Gunnedah's councillors have all voted in favour of the new koala park to be built on the Oxley Highway.
The decision was made at yesterday's council meeting for the $6.6 million dollar project, which will include a wildlife sanctuary, koala hospital, educational centre and international volunteer program.
The site is 50 acres of woodland south-west of Gunnedah and the proposed operator is the CaPTA Group.
Councillor Gae Swain said it was "an ideal partnership" because CaPTA has a "good reputation" and "understands how tourism works".
"The opportunity to be involved in a public private partnership such as this is not something to be sneezed at by council," she said.
"We need to listen to those who know the industry and ... I think we need to get on and just do it.

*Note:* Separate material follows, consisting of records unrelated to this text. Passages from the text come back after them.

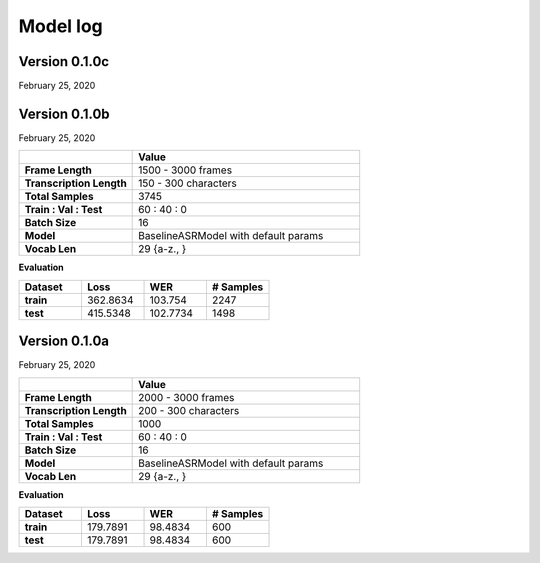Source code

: Model log
=========

Version 0.1.0c
``````````````

February 25, 2020

Version 0.1.0b
``````````````
February 25, 2020

.. list-table::
    :widths: 50 100

    * - 
      - **Value**
    * - **Frame Length**
      - 1500 - 3000 frames
    * - **Transcription Length**
      - 150 - 300 characters
    * - **Total Samples**
      - 3745
    * - **Train : Val : Test**
      - 60 : 40 : 0
    * - **Batch Size**
      - 16
    * - **Model**
      - BaselineASRModel with default params
    * - **Vocab Len**
      - 29 {a-z., }
    
**Evaluation**

.. image:: _static/img/model010b/loss.png
    :align: center
    :alt: Model Loss

.. list-table::
    :widths: 100 100 100 100

    * - **Dataset**
      - **Loss**
      - **WER**
      - **# Samples**
    * - **train**
      - 362.8634
      - 103.754
      - 2247
    * - **test**
      - 415.5348
      - 102.7734
      - 1498

Version 0.1.0a
``````````````
February 25, 2020

.. list-table::
    :widths: 50 100

    * - 
      - **Value**
    * - **Frame Length**
      - 2000 - 3000 frames
    * - **Transcription Length**
      - 200 - 300 characters
    * - **Total Samples**
      - 1000
    * - **Train : Val : Test**
      - 60 : 40 : 0
    * - **Batch Size**
      - 16
    * - **Model**
      - BaselineASRModel with default params
    * - **Vocab Len**
      - 29 {a-z., }
    
**Evaluation**

.. image:: _static/img/model010a/loss.png
    :align: center
    :alt: Model Loss

.. list-table::
    :widths: 100 100 100 100

    * - **Dataset**
      - **Loss**
      - **WER**
      - **# Samples**
    * - **train**
      - 179.7891
      - 98.4834
      - 600
    * - **test**
      - 179.7891
      - 98.4834
      - 600

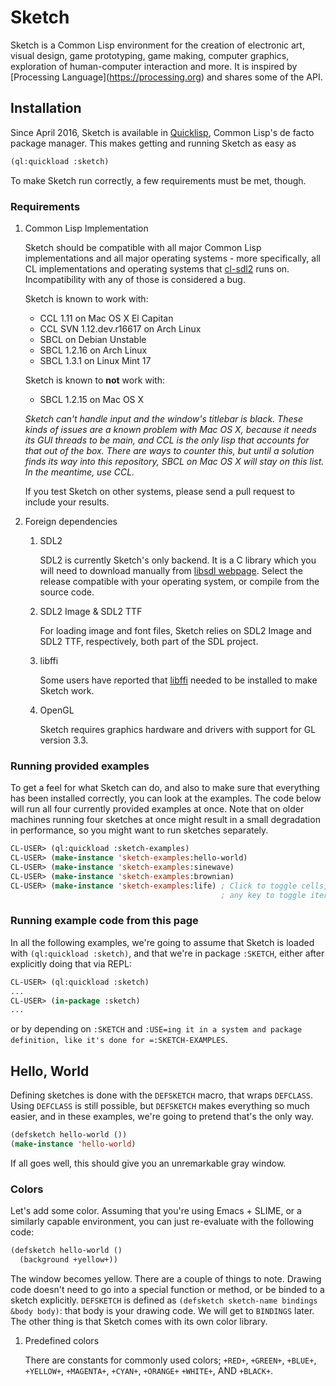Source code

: * Sketch

Sketch is a Common Lisp environment for the creation of electronic art, visual design, game prototyping, game making, computer graphics, exploration of human-computer interaction and more. It is inspired by [Processing Language](https://processing.org) and shares some of the API.

[[http://i.imgur.com/MNZUwz8.png]]

** Installation

Since April 2016, Sketch is available in [[https://www.quicklisp.org/beta/][Quicklisp]], Common Lisp's de facto package manager. This makes getting and running Sketch as easy as

#+BEGIN_SRC lisp
(ql:quickload :sketch)
#+END_SRC

To make Sketch run correctly, a few requirements must be met, though.

*** Requirements

**** Common Lisp Implementation

Sketch should be compatible with all major Common Lisp implementations and all major operating systems - more specifically, all CL implementations and operating systems that [[https://github.com/lispgames/cl-sdl2][cl-sdl2]] runs on. Incompatibility with any of those is considered a bug.

Sketch is known to work with:

- CCL 1.11 on Mac OS X El Capitan
- CCL SVN 1.12.dev.r16617 on Arch Linux
- SBCL on Debian Unstable
- SBCL 1.2.16 on Arch Linux
- SBCL 1.3.1 on Linux Mint 17

Sketch is known to *not* work with:

- SBCL 1.2.15 on Mac OS X
/Sketch can't handle input and the window's titlebar is black. These kinds of issues are a known problem with Mac OS X, because it needs its GUI threads to be main, and CCL is the only lisp that accounts for that out of the box. There are ways to counter this, but until a solution finds its way into this repository, SBCL on Mac OS X will stay on this list. In the meantime, use CCL./

If you test Sketch on other systems, please send a pull request to include your results.

**** Foreign dependencies

***** SDL2

SDL2 is currently Sketch's only backend. It is a C library which you will need to download manually from [[https://www.libsdl.org][libsdl webpage]]. Select the release compatible with your operating system, or compile from the source code.

***** SDL2 Image & SDL2 TTF

For loading image and font files, Sketch relies on SDL2 Image and SDL2 TTF, respectively, both part of the SDL project.

***** libffi

Some users have reported that [[https://sourceware.org/libffi/][libffi]] needed to be installed to make Sketch work.

***** OpenGL

Sketch requires graphics hardware and drivers with support for GL version 3.3.

*** Running provided examples

To get a feel for what Sketch can do, and also to make sure that everything has been installed correctly, you can look at the examples. The code below will run all four currently provided examples at once. Note that on older machines running four sketches at once might result in a small degradation in performance, so you might want to run sketches separately.

#+BEGIN_SRC lisp
CL-USER> (ql:quickload :sketch-examples)
CL-USER> (make-instance 'sketch-examples:hello-world)
CL-USER> (make-instance 'sketch-examples:sinewave)
CL-USER> (make-instance 'sketch-examples:brownian)
CL-USER> (make-instance 'sketch-examples:life) ; Click to toggle cells,
	                                           ; any key to toggle iteration
#+END_SRC

*** Running example code from this page

In all the following examples, we're going to assume that Sketch is loaded with =(ql:quickload :sketch)=, and that we're in package =:SKETCH=, either after explicitly doing that via REPL:

#+BEGIN_SRC lisp
CL-USER> (ql:quickload :sketch)
...
CL-USER> (in-package :sketch)
...
#+END_SRC

or by depending on =:SKETCH= and =:USE=ing it in a system and package definition, like it's done for =:SKETCH-EXAMPLES=.

** Hello, World

Defining sketches is done with the =DEFSKETCH= macro, that wraps =DEFCLASS=. Using =DEFCLASS= is still possible, but =DEFSKETCH= makes everything so much easier, and in these examples, we're going to pretend that's the only way.

#+BEGIN_SRC lisp
(defsketch hello-world ())
(make-instance 'hello-world)
#+END_SRC

If all goes well, this should give you an unremarkable gray window.

*** Colors

Let's add some color. Assuming that you're using Emacs + SLIME, or a similarly capable environment, you can just re-evaluate with the following code:

#+BEGIN_SRC lisp
  (defsketch hello-world ()
    (background +yellow+))
#+END_SRC

The window becomes yellow. There are a couple of things to note. Drawing code doesn't need to go into a special function or method, or be binded to a sketch explicitly. =DEFSKETCH= is defined as =(defsketch sketch-name bindings &body body)=: that body is your drawing code. We will get to =BINDINGS= later. The other thing is that Sketch comes with its own color library.

**** Predefined colors
There are constants for commonly used colors; =+RED+=, =+GREEN+=, =+BLUE+=, =+YELLOW+=, =+MAGENTA+=, =+CYAN+=, =+ORANGE+= =+WHITE+=, AND =+BLACK+=.
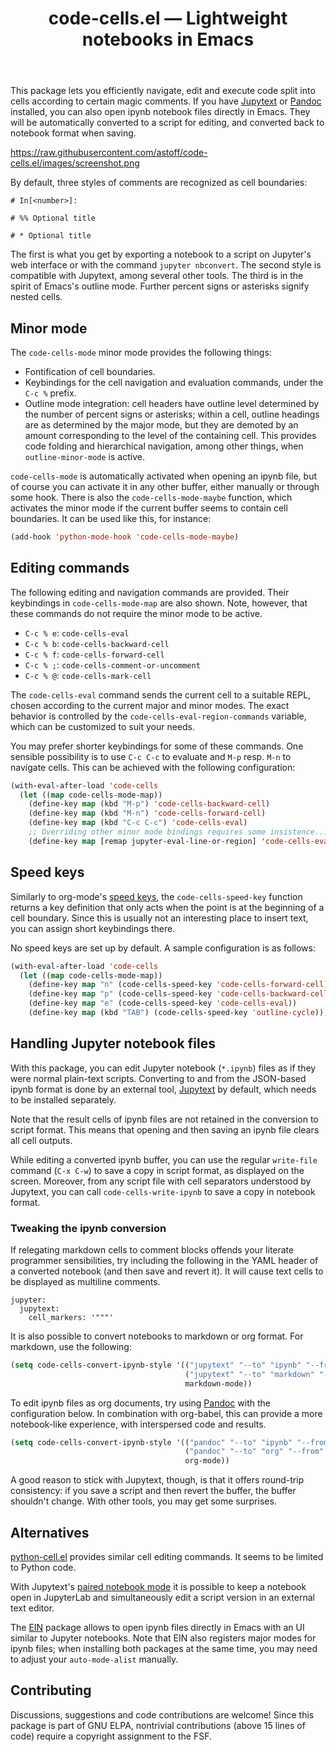 #+title: code-cells.el --- Lightweight notebooks in Emacs

#+html: <a href="http://elpa.gnu.org/packages/code-cells.html"><img alt="GNU ELPA" src="https://elpa.gnu.org/packages/code-cells.svg"/></a>
#+html: <a href="https://melpa.org/#/code-cells"><img alt="MELPA" src="https://melpa.org/packages/code-cells-badge.svg"/></a>

This package lets you efficiently navigate, edit and execute code
split into cells according to certain magic comments.  If you have
[[https://github.com/mwouts/jupytext][Jupytext]] or [[https://pandoc.org/][Pandoc]] installed, you can also open ipynb notebook files
directly in Emacs.  They will be automatically converted to a script
for editing, and converted back to notebook format when saving.

#+caption: Working on a Jupyter notebook as a plain Python script
https://raw.githubusercontent.com/astoff/code-cells.el/images/screenshot.png

By default, three styles of comments are recognized as cell
boundaries:

#+begin_example
  # In[<number>]:

  # %% Optional title

  # * Optional title
#+end_example

The first is what you get by exporting a notebook to a script on
Jupyter's web interface or with the command =jupyter nbconvert=.  The
second style is compatible with Jupytext, among several other tools.
The third is in the spirit of Emacs's outline mode.  Further percent
signs or asterisks signify nested cells.

** Minor mode
The =code-cells-mode= minor mode provides the following things:

- Fontification of cell boundaries.
- Keybindings for the cell navigation and evaluation commands, under the
  =C-c %= prefix.
- Outline mode integration: cell headers have outline level determined
  by the number of percent signs or asterisks; within a cell, outline
  headings are as determined by the major mode, but they are demoted
  by an amount corresponding to the level of the containing cell.
  This provides code folding and hierarchical navigation, among other
  things, when =outline-minor-mode= is active.

=code-cells-mode= is automatically activated when opening an ipynb
file, but of course you can activate it in any other buffer, either
manually or through some hook.  There is also the
=code-cells-mode-maybe= function, which activates the minor mode if
the current buffer seems to contain cell boundaries.  It can be used
like this, for instance:

#+begin_src emacs-lisp
  (add-hook 'python-mode-hook 'code-cells-mode-maybe)
#+end_src

** Editing commands
The following editing and navigation commands are provided.  Their
keybindings in =code-cells-mode-map= are also shown.  Note, however,
that these commands do not require the minor mode to be active.

- =C-c % e=: =code-cells-eval=
- =C-c % b=: =code-cells-backward-cell=
- =C-c % f=: =code-cells-forward-cell=
- =C-c % ;=: =code-cells-comment-or-uncomment=
- =C-c % @=: =code-cells-mark-cell=

The =code-cells-eval= command sends the current cell to a suitable
REPL, chosen according to the current major and minor modes.  The
exact behavior is controlled by the =code-cells-eval-region-commands=
variable, which can be customized to suit your needs.

You may prefer shorter keybindings for some of these commands.  One
sensible possibility is to use =C-c C-c= to evaluate and =M-p=
resp. =M-n= to navigate cells.  This can be achieved with the
following configuration:

#+begin_src emacs-lisp
  (with-eval-after-load 'code-cells
    (let ((map code-cells-mode-map))
      (define-key map (kbd "M-p") 'code-cells-backward-cell)
      (define-key map (kbd "M-n") 'code-cells-forward-cell)
      (define-key map (kbd "C-c C-c") 'code-cells-eval)
      ;; Overriding other minor mode bindings requires some insistence...
      (define-key map [remap jupyter-eval-line-or-region] 'code-cells-eval)))
#+end_src

** Speed keys
Similarly to org-mode's [[https://orgmode.org/manual/Speed-Keys.html][speed keys]], the =code-cells-speed-key=
function returns a key definition that only acts when the point is at
the beginning of a cell boundary.  Since this is usually not an
interesting place to insert text, you can assign short keybindings
there.

No speed keys are set up by default.  A sample configuration is as
follows:

#+begin_src emacs-lisp
  (with-eval-after-load 'code-cells
    (let ((map code-cells-mode-map))
      (define-key map "n" (code-cells-speed-key 'code-cells-forward-cell))
      (define-key map "p" (code-cells-speed-key 'code-cells-backward-cell))
      (define-key map "e" (code-cells-speed-key 'code-cells-eval))
      (define-key map (kbd "TAB") (code-cells-speed-key 'outline-cycle))))
#+end_src

** Handling Jupyter notebook files
With this package, you can edit Jupyter notebook (=*.ipynb=) files as
if they were normal plain-text scripts.  Converting to and from the
JSON-based ipynb format is done by an external tool, [[https://github.com/mwouts/jupytext][Jupytext]] by
default, which needs to be installed separately.

Note that the result cells of ipynb files are not retained in the
conversion to script format.  This means that opening and then saving
an ipynb file clears all cell outputs.

While editing a converted ipynb buffer, you can use the regular
=write-file= command (=C-x C-w=) to save a copy in script format, as
displayed on the screen.  Moreover, from any script file with cell
separators understood by Jupytext, you can call
=code-cells-write-ipynb= to save a copy in notebook format.

*** Tweaking the ipynb conversion
If relegating markdown cells to comment blocks offends your literate
programmer sensibilities, try including the following in the YAML
header of a converted notebook (and then save and revert it).  It will
cause text cells to be displayed as multiline comments.

#+begin_example
  jupyter:
    jupytext:
      cell_markers: '"""'
#+end_example

It is also possible to convert notebooks to markdown or org format.
For markdown, use the following:

#+begin_src emacs-lisp
  (setq code-cells-convert-ipynb-style '(("jupytext" "--to" "ipynb" "--from" "markdown")
                                         ("jupytext" "--to" "markdown" "--from" "ipynb")
                                         markdown-mode))
#+end_src

To edit ipynb files as org documents, try using [[https://pandoc.org/][Pandoc]] with the
configuration below.  In combination with org-babel, this can provide
a more notebook-like experience, with interspersed code and results.

#+begin_src emacs-lisp
  (setq code-cells-convert-ipynb-style '(("pandoc" "--to" "ipynb" "--from" "org")
                                         ("pandoc" "--to" "org" "--from" "ipynb")
                                         org-mode))
#+end_src

A good reason to stick with Jupytext, though, is that it offers
round-trip consistency: if you save a script and then revert the
buffer, the buffer shouldn't change.  With other tools, you may get
some surprises.

** Alternatives
[[https://github.com/thisch/python-cell.el][python-cell.el]] provides similar cell editing commands.  It seems to be
limited to Python code.

With Jupytext's [[https://jupytext.readthedocs.io/en/latest/paired-notebooks.html][paired notebook mode]] it is possible to keep a notebook
open in JupyterLab and simultaneously edit a script version in an
external text editor.

The [[https://github.com/dickmao/emacs-ipython-notebook][EIN]] package allows to open ipynb files directly in Emacs with an
UI similar to Jupyter notebooks.  Note that EIN also registers major
modes for ipynb files; when installing both packages at the same time,
you may need to adjust your =auto-mode-alist= manually.

** Contributing
Discussions, suggestions and code contributions are welcome! Since
this package is part of GNU ELPA, nontrivial contributions (above 15
lines of code) require a copyright assignment to the FSF.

"I understand there are more processes we need to go through, but we need to be stepping out and being brave about this.
"I think there's a great opportunity for us to set the scene for Gunnedah into the future."
Cr Rob Hooke said he was "very excited for the potential of this project".
"This really is a milestone in the history of Gunnedah," he said.
"We do know that there are certain risks involved with this particular project, but the risks certainly are minimised by good governance that has gone before us and CAPTA is certainly a very well-known and well-valued member of the community up in Queensland.
"It's such a surprise to have found a site, which I think is going to be of great benefit to the community, and it has the ability to be staged so that we can have a project that is going to be up and running and well-attended and has the ability to actually expand into the future."
Mayor Jamie Chaffey said the park would have "great benefits" for the community, "stimulate the economy", and the "state-of-the-art hospital" in particular will be "a major benefit as we go forward".
He said he also looked forward to Gunnedah's inclusion on the list of "big things" when the big koala is constructed at the entrance of the park.
Other features of the park will include a eucalypt plantation, themed accommodation, restaurant and function area, and mini golf course.
Future stages may include a ropes course and zip lining, and Indigenous history education and showcase area.